# [Task instructions]
• 1. Decide whether each statement agrees with the mailing-list message about back-patches, answering yes or no and quoting the deciding words of the message: (a) The writer objects to someone requesting that a patch be backed out. (b) Changing DOUBLEALIGN to MAXALIGN is listed among the back-patches. (c) Tom Lane's quoted message is dated Tue, 3 Aug 1999.
• 2. Return everything in the mailing-list message about back-patches from "Note that I" down to "let me know...", copied exactly.

# [Document passage]
Note that I have no problems with someone requesting a patch to be backed
out...IMHO, anything dealing with the configuration process should be
brought back into -STABLE (ie. the CPU changes that Bruce did)...but
anything else that I've changed, or will change, are generally what I
consider to be "safe bets"...if I'm wrong, they are easy to back
out...just let me know...
On Tue, 3 Aug 1999, Tom Lane wrote:
> "Marc G. Fournier" <scrappy> writes:
> > Another 'mega-commit' of back-patches ...
> >
> > - - integrating the #include file cleanup that Bruce recently did
> > - - got the CPU change to adt/Makefile
> > - - changing DOUBLEALIGN -> MAXALIGN
>
> Is anyone else disturbed by wholesale changes to what is supposed to
> be a stable release?

# [Data shown]

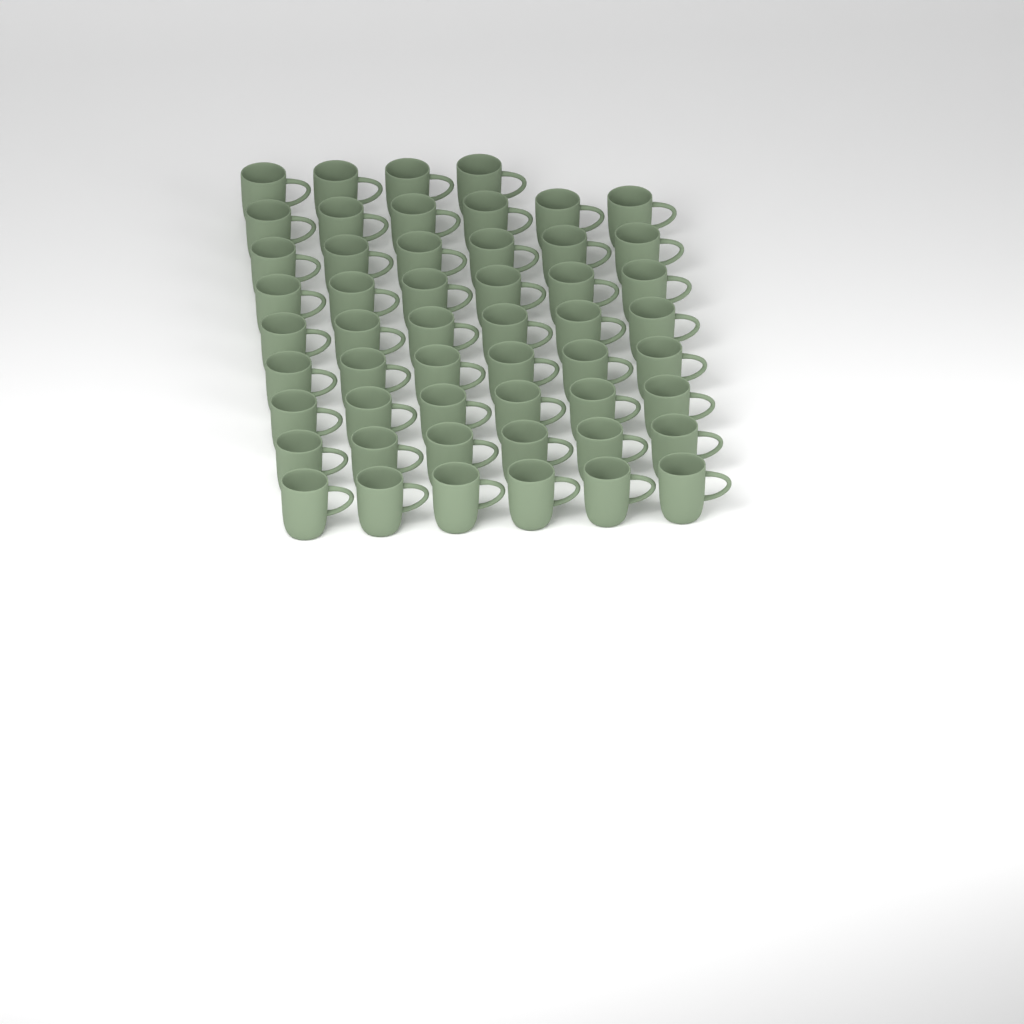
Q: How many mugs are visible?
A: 52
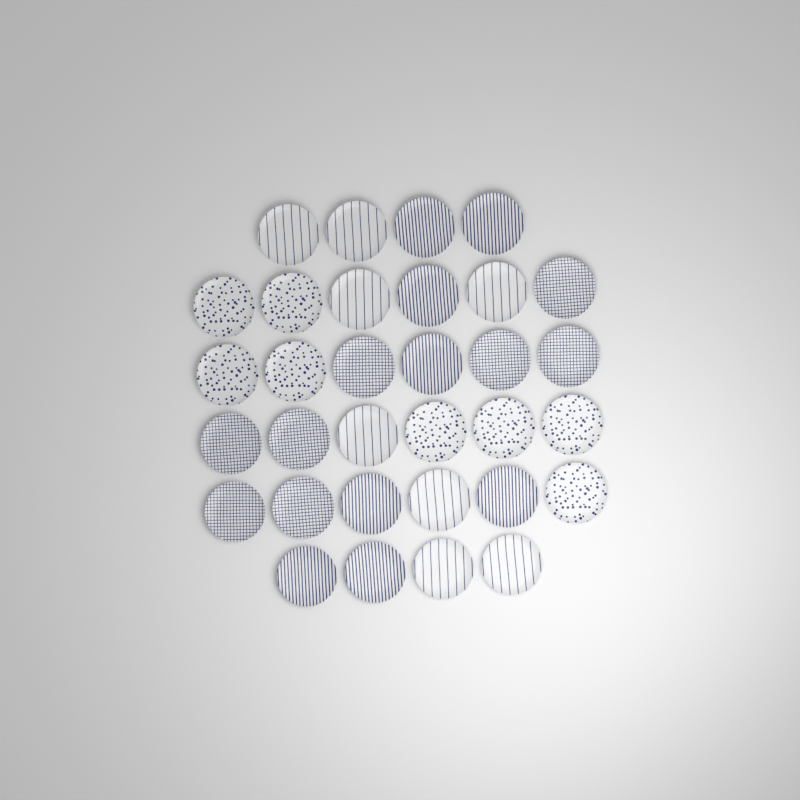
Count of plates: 32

# [Task-by-task solutions]
• 1.
(a) No: "Note that I have no problems with someone requesting a patch to be backed out"
(b) Yes: "changing DOUBLEALIGN -> MAXALIGN"
(c) Yes: "On Tue, 3 Aug 1999, Tom Lane wrote:"

• 2.
Note that I have no problems with someone requesting a patch to be backed
out...IMHO, anything dealing with the configuration process should be
brought back into -STABLE (ie. the CPU changes that Bruce did)...but
anything else that I've changed, or will change, are generally what I
consider to be "safe bets"...if I'm wrong, they are easy to back
out...just let me know...